WORK ITEM:
Repeat the records. Keep every word and mark exactly as it is.

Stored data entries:
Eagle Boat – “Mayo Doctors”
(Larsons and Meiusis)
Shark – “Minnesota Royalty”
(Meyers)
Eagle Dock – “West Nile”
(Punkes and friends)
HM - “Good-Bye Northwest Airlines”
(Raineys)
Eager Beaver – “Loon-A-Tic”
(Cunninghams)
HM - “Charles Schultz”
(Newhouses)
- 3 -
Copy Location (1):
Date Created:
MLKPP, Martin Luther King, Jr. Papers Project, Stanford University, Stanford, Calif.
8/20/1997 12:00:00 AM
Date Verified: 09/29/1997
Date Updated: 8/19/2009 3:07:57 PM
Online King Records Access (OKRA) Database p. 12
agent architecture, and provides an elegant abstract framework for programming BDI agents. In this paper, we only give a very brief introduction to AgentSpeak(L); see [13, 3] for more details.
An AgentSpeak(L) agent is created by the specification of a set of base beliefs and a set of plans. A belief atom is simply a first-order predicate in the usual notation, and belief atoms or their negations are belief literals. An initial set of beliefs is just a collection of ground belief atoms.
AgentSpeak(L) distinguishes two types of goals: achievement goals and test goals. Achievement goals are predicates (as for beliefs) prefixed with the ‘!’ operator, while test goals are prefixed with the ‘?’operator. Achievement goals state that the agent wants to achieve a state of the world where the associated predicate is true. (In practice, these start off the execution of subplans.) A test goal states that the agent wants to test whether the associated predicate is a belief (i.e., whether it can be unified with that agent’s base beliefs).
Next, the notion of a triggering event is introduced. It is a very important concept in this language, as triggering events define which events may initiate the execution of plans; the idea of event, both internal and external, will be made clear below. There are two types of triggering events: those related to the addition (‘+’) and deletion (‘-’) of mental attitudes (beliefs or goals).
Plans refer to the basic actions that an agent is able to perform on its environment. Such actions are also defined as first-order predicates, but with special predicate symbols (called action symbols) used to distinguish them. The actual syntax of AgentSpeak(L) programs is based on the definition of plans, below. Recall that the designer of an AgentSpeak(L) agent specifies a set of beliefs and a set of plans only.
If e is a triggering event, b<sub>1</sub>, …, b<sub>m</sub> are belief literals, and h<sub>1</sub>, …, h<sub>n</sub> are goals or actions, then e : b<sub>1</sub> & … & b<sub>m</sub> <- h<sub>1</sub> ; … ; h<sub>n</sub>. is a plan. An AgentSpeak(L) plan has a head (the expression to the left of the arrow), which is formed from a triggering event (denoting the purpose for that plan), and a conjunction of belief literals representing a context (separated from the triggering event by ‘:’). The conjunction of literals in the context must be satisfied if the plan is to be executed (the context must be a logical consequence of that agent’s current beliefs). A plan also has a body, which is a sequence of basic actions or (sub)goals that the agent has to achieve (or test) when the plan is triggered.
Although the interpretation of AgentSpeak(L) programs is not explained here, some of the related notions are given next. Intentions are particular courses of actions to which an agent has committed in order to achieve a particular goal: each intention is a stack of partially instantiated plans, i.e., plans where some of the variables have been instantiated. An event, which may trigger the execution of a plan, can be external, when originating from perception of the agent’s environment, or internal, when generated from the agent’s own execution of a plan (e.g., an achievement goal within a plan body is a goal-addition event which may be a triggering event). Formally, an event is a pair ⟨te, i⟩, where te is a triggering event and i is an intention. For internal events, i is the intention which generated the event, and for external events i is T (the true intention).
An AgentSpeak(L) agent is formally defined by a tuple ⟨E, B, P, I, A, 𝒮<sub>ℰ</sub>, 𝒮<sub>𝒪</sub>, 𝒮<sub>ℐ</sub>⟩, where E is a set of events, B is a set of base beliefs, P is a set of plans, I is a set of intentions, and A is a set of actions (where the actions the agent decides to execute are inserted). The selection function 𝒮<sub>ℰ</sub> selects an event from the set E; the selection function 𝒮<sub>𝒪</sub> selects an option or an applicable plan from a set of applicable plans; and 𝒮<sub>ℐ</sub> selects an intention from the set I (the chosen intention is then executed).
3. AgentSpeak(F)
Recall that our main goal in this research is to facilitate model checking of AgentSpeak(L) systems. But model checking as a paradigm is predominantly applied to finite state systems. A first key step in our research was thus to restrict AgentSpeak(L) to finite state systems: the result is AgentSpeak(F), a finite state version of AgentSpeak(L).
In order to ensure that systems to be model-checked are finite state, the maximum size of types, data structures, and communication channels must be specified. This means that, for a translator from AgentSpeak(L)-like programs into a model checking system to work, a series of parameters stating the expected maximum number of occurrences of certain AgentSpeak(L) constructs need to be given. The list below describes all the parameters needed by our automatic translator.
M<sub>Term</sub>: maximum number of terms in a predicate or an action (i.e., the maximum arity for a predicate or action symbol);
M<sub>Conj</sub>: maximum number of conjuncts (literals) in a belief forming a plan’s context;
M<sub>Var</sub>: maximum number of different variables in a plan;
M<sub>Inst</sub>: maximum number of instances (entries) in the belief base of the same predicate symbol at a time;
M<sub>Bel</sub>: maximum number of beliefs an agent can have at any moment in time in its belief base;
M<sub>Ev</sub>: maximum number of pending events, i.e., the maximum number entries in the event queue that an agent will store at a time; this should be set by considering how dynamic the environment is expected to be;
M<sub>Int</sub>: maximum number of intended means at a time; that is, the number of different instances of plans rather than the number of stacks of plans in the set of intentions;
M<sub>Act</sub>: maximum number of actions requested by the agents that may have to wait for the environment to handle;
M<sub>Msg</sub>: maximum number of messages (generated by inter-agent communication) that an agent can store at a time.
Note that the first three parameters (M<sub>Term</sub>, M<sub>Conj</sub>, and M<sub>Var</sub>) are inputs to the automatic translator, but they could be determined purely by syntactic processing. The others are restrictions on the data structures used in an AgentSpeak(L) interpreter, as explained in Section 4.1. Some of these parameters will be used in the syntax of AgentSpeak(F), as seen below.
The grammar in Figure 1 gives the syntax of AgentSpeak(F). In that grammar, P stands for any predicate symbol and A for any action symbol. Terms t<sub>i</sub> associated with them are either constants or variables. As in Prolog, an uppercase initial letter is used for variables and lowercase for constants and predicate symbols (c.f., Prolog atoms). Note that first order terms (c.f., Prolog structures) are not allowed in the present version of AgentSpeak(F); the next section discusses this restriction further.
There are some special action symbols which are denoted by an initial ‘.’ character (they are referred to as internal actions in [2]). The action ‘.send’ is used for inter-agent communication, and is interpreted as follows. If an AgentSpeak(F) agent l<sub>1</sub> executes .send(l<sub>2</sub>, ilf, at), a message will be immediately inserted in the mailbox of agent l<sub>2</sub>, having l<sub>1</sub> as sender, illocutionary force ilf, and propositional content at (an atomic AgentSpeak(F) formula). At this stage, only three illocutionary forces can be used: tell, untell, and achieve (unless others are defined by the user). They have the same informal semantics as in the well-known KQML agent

THE ANSWER:
Eagle Boat – “Mayo Doctors”
(Larsons and Meiusis)
Shark – “Minnesota Royalty”
(Meyers)
Eagle Dock – “West Nile”
(Punkes and friends)
HM - “Good-Bye Northwest Airlines”
(Raineys)
Eager Beaver – “Loon-A-Tic”
(Cunninghams)
HM - “Charles Schultz”
(Newhouses)
- 3 -
Copy Location (1):
Date Created:
MLKPP, Martin Luther King, Jr. Papers Project, Stanford University, Stanford, Calif.
8/20/1997 12:00:00 AM
Date Verified: 09/29/1997
Date Updated: 8/19/2009 3:07:57 PM
Online King Records Access (OKRA) Database p. 12
agent architecture, and provides an elegant abstract framework for programming BDI agents. In this paper, we only give a very brief introduction to AgentSpeak(L); see [13, 3] for more details.
An AgentSpeak(L) agent is created by the specification of a set of base beliefs and a set of plans. A belief atom is simply a first-order predicate in the usual notation, and belief atoms or their negations are belief literals. An initial set of beliefs is just a collection of ground belief atoms.
AgentSpeak(L) distinguishes two types of goals: achievement goals and test goals. Achievement goals are predicates (as for beliefs) prefixed with the ‘!’ operator, while test goals are prefixed with the ‘?’operator. Achievement goals state that the agent wants to achieve a state of the world where the associated predicate is true. (In practice, these start off the execution of subplans.) A test goal states that the agent wants to test whether the associated predicate is a belief (i.e., whether it can be unified with that agent’s base beliefs).
Next, the notion of a triggering event is introduced. It is a very important concept in this language, as triggering events define which events may initiate the execution of plans; the idea of event, both internal and external, will be made clear below. There are two types of triggering events: those related to the addition (‘+’) and deletion (‘-’) of mental attitudes (beliefs or goals).
Plans refer to the basic actions that an agent is able to perform on its environment. Such actions are also defined as first-order predicates, but with special predicate symbols (called action symbols) used to distinguish them. The actual syntax of AgentSpeak(L) programs is based on the definition of plans, below. Recall that the designer of an AgentSpeak(L) agent specifies a set of beliefs and a set of plans only.
If e is a triggering event, b<sub>1</sub>, …, b<sub>m</sub> are belief literals, and h<sub>1</sub>, …, h<sub>n</sub> are goals or actions, then e : b<sub>1</sub> & … & b<sub>m</sub> <- h<sub>1</sub> ; … ; h<sub>n</sub>. is a plan. An AgentSpeak(L) plan has a head (the expression to the left of the arrow), which is formed from a triggering event (denoting the purpose for that plan), and a conjunction of belief literals representing a context (separated from the triggering event by ‘:’). The conjunction of literals in the context must be satisfied if the plan is to be executed (the context must be a logical consequence of that agent’s current beliefs). A plan also has a body, which is a sequence of basic actions or (sub)goals that the agent has to achieve (or test) when the plan is triggered.
Although the interpretation of AgentSpeak(L) programs is not explained here, some of the related notions are given next. Intentions are particular courses of actions to which an agent has committed in order to achieve a particular goal: each intention is a stack of partially instantiated plans, i.e., plans where some of the variables have been instantiated. An event, which may trigger the execution of a plan, can be external, when originating from perception of the agent’s environment, or internal, when generated from the agent’s own execution of a plan (e.g., an achievement goal within a plan body is a goal-addition event which may be a triggering event). Formally, an event is a pair ⟨te, i⟩, where te is a triggering event and i is an intention. For internal events, i is the intention which generated the event, and for external events i is T (the true intention).
An AgentSpeak(L) agent is formally defined by a tuple ⟨E, B, P, I, A, 𝒮<sub>ℰ</sub>, 𝒮<sub>𝒪</sub>, 𝒮<sub>ℐ</sub>⟩, where E is a set of events, B is a set of base beliefs, P is a set of plans, I is a set of intentions, and A is a set of actions (where the actions the agent decides to execute are inserted). The selection function 𝒮<sub>ℰ</sub> selects an event from the set E; the selection function 𝒮<sub>𝒪</sub> selects an option or an applicable plan from a set of applicable plans; and 𝒮<sub>ℐ</sub> selects an intention from the set I (the chosen intention is then executed).
3. AgentSpeak(F)
Recall that our main goal in this research is to facilitate model checking of AgentSpeak(L) systems. But model checking as a paradigm is predominantly applied to finite state systems. A first key step in our research was thus to restrict AgentSpeak(L) to finite state systems: the result is AgentSpeak(F), a finite state version of AgentSpeak(L).
In order to ensure that systems to be model-checked are finite state, the maximum size of types, data structures, and communication channels must be specified. This means that, for a translator from AgentSpeak(L)-like programs into a model checking system to work, a series of parameters stating the expected maximum number of occurrences of certain AgentSpeak(L) constructs need to be given. The list below describes all the parameters needed by our automatic translator.
M<sub>Term</sub>: maximum number of terms in a predicate or an action (i.e., the maximum arity for a predicate or action symbol);
M<sub>Conj</sub>: maximum number of conjuncts (literals) in a belief forming a plan’s context;
M<sub>Var</sub>: maximum number of different variables in a plan;
M<sub>Inst</sub>: maximum number of instances (entries) in the belief base of the same predicate symbol at a time;
M<sub>Bel</sub>: maximum number of beliefs an agent can have at any moment in time in its belief base;
M<sub>Ev</sub>: maximum number of pending events, i.e., the maximum number entries in the event queue that an agent will store at a time; this should be set by considering how dynamic the environment is expected to be;
M<sub>Int</sub>: maximum number of intended means at a time; that is, the number of different instances of plans rather than the number of stacks of plans in the set of intentions;
M<sub>Act</sub>: maximum number of actions requested by the agents that may have to wait for the environment to handle;
M<sub>Msg</sub>: maximum number of messages (generated by inter-agent communication) that an agent can store at a time.
Note that the first three parameters (M<sub>Term</sub>, M<sub>Conj</sub>, and M<sub>Var</sub>) are inputs to the automatic translator, but they could be determined purely by syntactic processing. The others are restrictions on the data structures used in an AgentSpeak(L) interpreter, as explained in Section 4.1. Some of these parameters will be used in the syntax of AgentSpeak(F), as seen below.
The grammar in Figure 1 gives the syntax of AgentSpeak(F). In that grammar, P stands for any predicate symbol and A for any action symbol. Terms t<sub>i</sub> associated with them are either constants or variables. As in Prolog, an uppercase initial letter is used for variables and lowercase for constants and predicate symbols (c.f., Prolog atoms). Note that first order terms (c.f., Prolog structures) are not allowed in the present version of AgentSpeak(F); the next section discusses this restriction further.
There are some special action symbols which are denoted by an initial ‘.’ character (they are referred to as internal actions in [2]). The action ‘.send’ is used for inter-agent communication, and is interpreted as follows. If an AgentSpeak(F) agent l<sub>1</sub> executes .send(l<sub>2</sub>, ilf, at), a message will be immediately inserted in the mailbox of agent l<sub>2</sub>, having l<sub>1</sub> as sender, illocutionary force ilf, and propositional content at (an atomic AgentSpeak(F) formula). At this stage, only three illocutionary forces can be used: tell, untell, and achieve (unless others are defined by the user). They have the same informal semantics as in the well-known KQML agent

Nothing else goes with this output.